1.00 0.00 0.00 0.00 0.00 0.00 0.00 0.04 2.38 148.00
0.00 1.00 0.00 0.00 0.00 0.00 0.00 0.00 -0.09 -6.50
0.00 0.00 1.00 0.00 0.00 0.00 0.00 0.00 0.00 -0.08
0.00 0.00 0.00 1.00 0.00 0.00 0.00 0.00 0.00 0.00
0.00 0.00 0.00 0.00 1.00 0.00 0.00 0.00 0.00 0.00
0.00 0.00 0.00 0.00 0.00 1.00 0.00 0.00 0.00 0.00
0.00 0.00 0.00 0.00 0.00 0.00 1.00 0.00 0.00 0.00
0.00 0.00 0.00 0.00 0.00 0.00 0.00 1.00 0.00 0.00
0.00 0.00 0.00 0.00 0.00 0.00 0.00 0.00 1.00 0.00
0.00 0.00 0.00 0.00 0.00 0.00 0.00 0.00 0.00 1.00

with values formatted as 0.00. Hard to ignore the 148 entry at (1,10).

 

[Harlan Grove]

Jerry W. Lewis wrote...

The condition number (ratio of largerst to smallest eigenvalues
http://en.wikipedia.org/wiki/Condition_number) for this matrix is 6.18E+31,
indicating that inverting it is a very difficult numerical problem.
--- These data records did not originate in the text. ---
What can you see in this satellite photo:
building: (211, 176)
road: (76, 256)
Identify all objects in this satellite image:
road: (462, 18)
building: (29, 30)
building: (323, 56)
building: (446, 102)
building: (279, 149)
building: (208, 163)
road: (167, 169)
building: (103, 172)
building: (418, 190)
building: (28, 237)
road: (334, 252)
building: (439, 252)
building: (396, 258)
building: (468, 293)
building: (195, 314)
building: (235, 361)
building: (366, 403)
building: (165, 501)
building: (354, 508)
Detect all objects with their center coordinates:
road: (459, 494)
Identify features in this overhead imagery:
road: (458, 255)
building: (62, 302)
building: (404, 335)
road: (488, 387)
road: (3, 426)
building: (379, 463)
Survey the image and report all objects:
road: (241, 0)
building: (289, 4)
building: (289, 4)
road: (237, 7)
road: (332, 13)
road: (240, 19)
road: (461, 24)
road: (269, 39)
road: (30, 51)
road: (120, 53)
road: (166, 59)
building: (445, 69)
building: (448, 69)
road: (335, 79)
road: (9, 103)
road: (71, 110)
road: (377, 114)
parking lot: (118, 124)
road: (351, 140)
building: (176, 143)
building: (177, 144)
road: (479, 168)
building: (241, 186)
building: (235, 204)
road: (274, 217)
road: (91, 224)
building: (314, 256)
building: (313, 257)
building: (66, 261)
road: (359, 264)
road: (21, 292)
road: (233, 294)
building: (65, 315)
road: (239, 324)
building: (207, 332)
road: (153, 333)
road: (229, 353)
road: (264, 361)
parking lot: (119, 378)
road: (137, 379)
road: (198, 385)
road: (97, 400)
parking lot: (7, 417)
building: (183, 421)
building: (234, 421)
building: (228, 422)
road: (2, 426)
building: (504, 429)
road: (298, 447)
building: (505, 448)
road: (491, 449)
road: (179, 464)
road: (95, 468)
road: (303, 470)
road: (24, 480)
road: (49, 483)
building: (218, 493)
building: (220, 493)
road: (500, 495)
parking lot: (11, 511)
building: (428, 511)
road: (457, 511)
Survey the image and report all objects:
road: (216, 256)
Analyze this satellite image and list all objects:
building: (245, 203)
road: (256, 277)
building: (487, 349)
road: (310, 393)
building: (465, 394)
Oh, to have eigenvalues and eigenvectors in Excel . . .

And for people skeptical of Wikipedia, there's always MathWorld,

http://mathworld.wolfram.com/ConditionNumber.html

Maybe MSFT just can't stomach the license for LAPACK. Or maybe their
Excel programmers insist on reinventing numerical wheels, progressing
(slowly) from freshman level efforts.